In a world where individuals have very imperfect barometers of the good, it is better to rely on the meaning of a constitution created by consensus.

Indeed, as Rappaport and I have argued, the legal meaning of provisions reflects the application of all sorts of legal rules that were expected to be applied. Some of them, like the rule of lenity or absurdity rules, specifically avoid literalism to make a text more congruent with what was legally asserted and thus more congenial to social good. The application of such rules is part of the public meaning of a legal text, not a departure from it.

More generally, justifying originalism by reference to social goods does not require one to jettison originalism when certain social goods do not appear to be realized in a particular case. It depends on the nature of the goods. For instance, Rappaport and I have argued for originalism on the grounds that the consensus-making process of the original constitution and its amendments is better than judges updating texts according to their own notions of the social good in particular cases. Would presumptive originalism be better? That depends on how optimistic one is about the judiciary’s capacity to discern the genuine social good, as opposed to their own personal vision of the good. It also depends on the capacity of constitutional amendments to change provisions that undermine the social good.

In our view, presumptive originalism would be inferior to the genuine kind because the presumptive approach suffers from the same problems that afflict all judicial-updating strategies. First, a judiciary applying a presumptive approach does not have a strong capacity to discover what social goods should override the presumptive original meaning, because judges are an insulated group of elites—the very opposite of the social consensus that is needed to make a good constitution.

A presumptive approach would also undermine the constitutional amendment process. If this approach overturned only the worst provisions, it would tend to interfere with proposed constitutional amendments intended to address these issues. As a result, the presumptive approach would further dishabituate the public from using the amendment process and thus vitiate the rich, deliberative politics of constitutionalism this process generates. It would also deter people from passing constitutional amendments even written in clear language for fear that some judicially administered social-good test would distort their application.

Presumptive originalism would also prompt disagreement on the Court about which provisions justify updating. Although the standard would be more demanding than that used for most judicial updating today, justices would still disagree about which provisions meet this higher standard. If liberals were to conclude that a provision satisfied the more demanding standard, conservatives might disagree and accuse liberals of failing to follow that standard. Such disagreements could easily lead the justices to discard originalism as a whole. Given human passions and division about the nature of the social good, the slope between presumptive originalism and non-originalism is very slippery indeed. Following the interpretive rule of originalism stops the slide.

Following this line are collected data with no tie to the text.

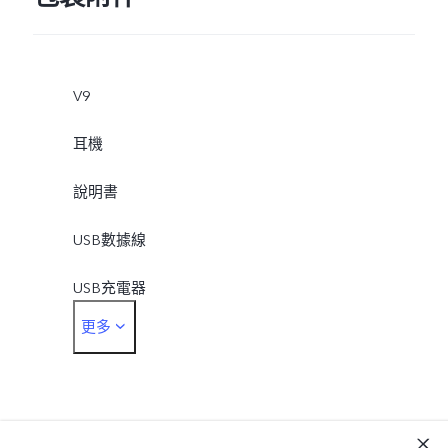
V9
耳機
說明書
USB數據線
USB充電器
更多
取卡針
透明清水套
保護膜（已貼在主機上）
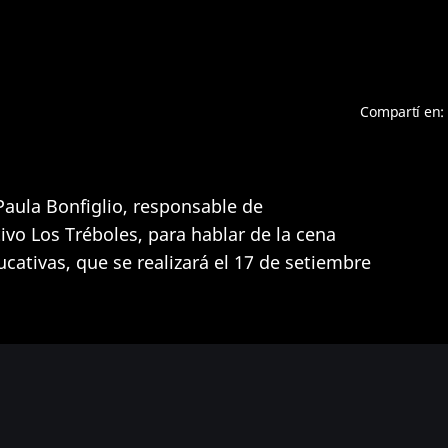
Compartí en:
aula Bonfiglio, responsable de
vo Los Tréboles, para hablar de la cena
cativas, que se realizará el 17 de setiembre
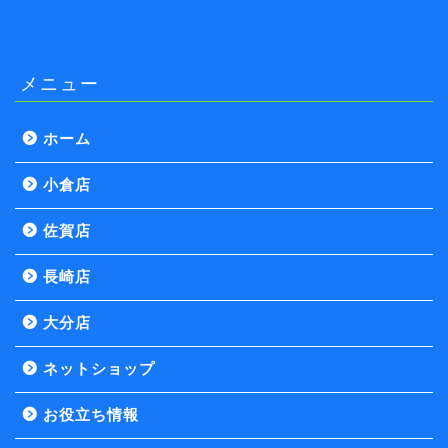
メニュー
ホーム
小倉店
佐賀店
長崎店
大分店
ネットショップ
お役立ち情報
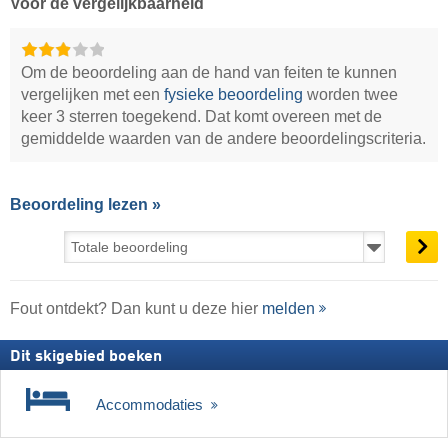
Voor de vergelijkbaarheid
Om de beoordeling aan de hand van feiten te kunnen
vergelijken met een
fysieke beoordeling
worden twee
keer 3 sterren toegekend. Dat komt overeen met de
gemiddelde waarden van de andere beoordelingscriteria.
Beoordeling lezen »
Fout ontdekt? Dan kunt u deze hier
melden
Dit skigebied boeken
Accommodaties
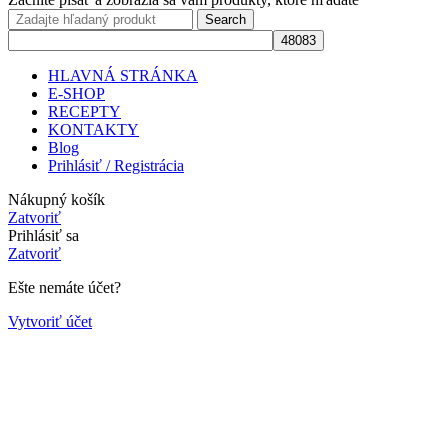
Search
HLAVNÁ STRÁNKA
E-SHOP
RECEPTY
KONTAKTY
Blog
Prihlásiť / Registrácia
Nákupný košík
Zatvoriť
Prihlásiť sa
Zatvoriť
Ešte nemáte účet?
Vytvoriť účet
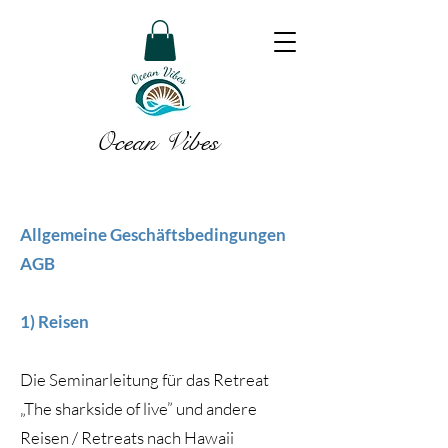
Ocean Vibes
Allgemeine Geschäftsbedingungen
AGB
1) Reisen
Die Seminarleitung für das Retreat
„The sharkside of live” und andere
Reisen / Retreats nach Hawaii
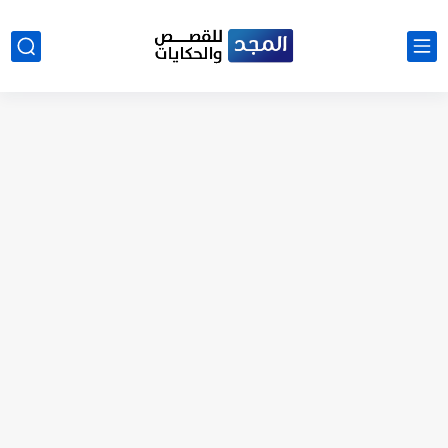
نتينتيجة الثانوية العامة 2025 بالاسم ورقم الجلوس.. الرابط الرسمى للحصول...
رواية حماتي رمت اكلي كاملة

Vermeule concedes that his preference for common good constitutionalism over presumptive originalism is  “one of contingent judgment rather than of principle” He believes that presumptive originalism “might have been correct, so to speak, although it turns out not to be.” Thus, for Vermeule the debate must be conducted based on considerations of our circumstances, including human nature. But the preference for presumptive originalism over originalism tout court is similarly based on an assessment of our human circumstances. In a world where individuals have very imperfect barometers of the good—both because of passions and limited perspective—it is better to rely on the meaning of a constitution created by consensus, at least until another consensus is forged to change it.